4. Behalten Sie den Überblick mit einem modernen CRM

Struktur und Organisation sind im Vertrieb unerlässlich, damit Kundenanfragen nicht unter den Tisch fallen. Jedoch ist es ebenso wichtig, dass sich Vertriebsmitarbeiter auf qualifizierte Leads konzentrieren, die eine hohe Erfolgschance aufweisen. Dazu sind vier Aspekte zielführend: eine optimierte Vertriebspipeline, verlässliche Vertriebs- sowie Kontaktdaten, die richtigen Insights und eine nahtlose Kommunikation. Moderne CRM-Systeme wie Pipedrive vereinen all diese Komponenten in einer Plattform.
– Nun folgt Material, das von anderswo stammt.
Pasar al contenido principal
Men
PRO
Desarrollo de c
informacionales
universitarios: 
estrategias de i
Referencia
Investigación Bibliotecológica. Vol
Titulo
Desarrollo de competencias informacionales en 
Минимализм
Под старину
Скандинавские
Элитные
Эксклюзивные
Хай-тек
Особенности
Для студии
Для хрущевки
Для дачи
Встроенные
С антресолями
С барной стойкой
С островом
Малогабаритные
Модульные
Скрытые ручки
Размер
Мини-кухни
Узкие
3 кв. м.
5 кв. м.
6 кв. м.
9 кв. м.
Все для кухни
Mit der visuellen Pipeline konzentrieren Sie sich nur noch auf die Leads, die wirklich wichtig sind für Ihr Unternehmen. Umsatzprognosen, Leistungsberichte sowie Konvertierungsberichte helfen Ihnen einzuschätzen, wie lange es dauert, bis ein Lead zum zahlenden Kunden wird. Und mithilfe einer smarten E-Mail-Strategie können Sie noch individueller auf die Bedürfnisse Ihrer potenziellen Kundschaft eingehen.


5. Reparieren Sie löchrige Vertriebstrichter

Obwohl Ihnen der KI-Vertriebsassistent in Pipedrive immer die bestmöglichen Handlungsempfehlungen für den nächsten Schritt gibt, kann es zu Stolpersteinen in Ihrem Sales Funnel kommen. Generieren Sie beispielsweise zu wenig neue Leads, springen Interessenten immer nach kurzer Zeit ab oder der Verkaufsprozess dauert schlichtweg zu lange, müssen Sie die Barrieren in Ihrem Funnel Management eliminieren.
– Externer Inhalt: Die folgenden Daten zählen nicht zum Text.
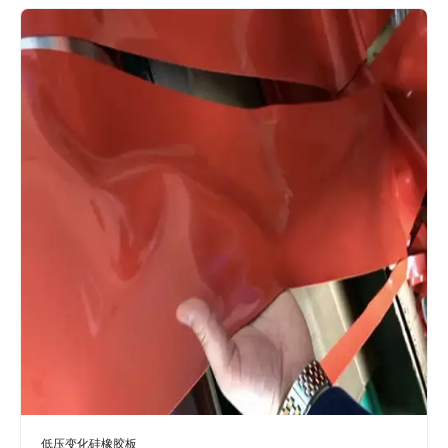
低压变化硅橡胶板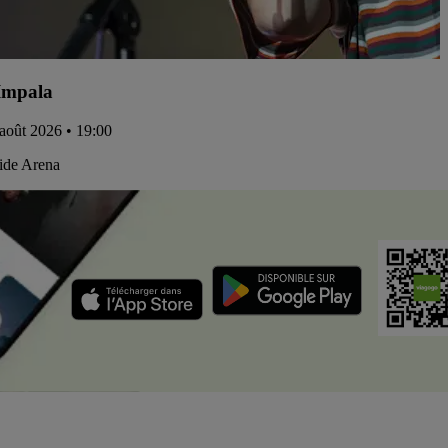
Impala
 août 2026 • 19:00
ide Arena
Prüfen Sie dazu zunächst alle Phasen Ihres Vertriebstrichters auf mögliche Fehler. Bieten Sie Ihren Kunden und Kundinnen beispielsweise nicht zu jedem Zeitpunkt die Möglichkeit, Sie zu kontaktieren? Im zweiten Schritt müssen Sie überprüfen, wie es um Ihre Reaktionszeit steht. Der häufigste Grund für Lead-Verlust ist eine zu langsame Antwortzeit. Stimmen die ersten beiden Faktoren, dann identifizieren Sie genau die Stelle im Funnel, an denen Leads für gewöhnlich das Interesse verlieren. Möglicherweise liegt das Problem nicht direkt in Ihrem Sales Funnel, sondern am Produkt.

Betrachten Sie das Funnel Management als Sieb – zum einen, um die richtigen Kunden und Kundinnen frühzeitig zu filtern und zum anderen, um Unregelmäßigkeiten und Feedback aufzufangen.


Fazit: Sales Funnel Management hilft bei Verbesserung der Conversion Rate

Mit einem effektiven Sales Funnel Management verstehen Vertriebsteams die Reise ihrer Kunden noch besser. Relevanter Content gemäß der Inbound-Methode wird für die einzelnen Sales Funnel Stages in Zusammenarbeit mit dem Marketing-Team aufgesetzt und lässt Leads tiefer in den Trichter sinken. Nach dem passenden Lead Scoring landen die wichtigsten Kontakte in der Sales Pipeline und werden dort in den nächsten Deal umgewandelt. Richtig eingesetzt unterstützt der Sales Funnel deshalb nicht nur bei der Akquise, sondern auch bei der Verbesserung der Konversionsrate.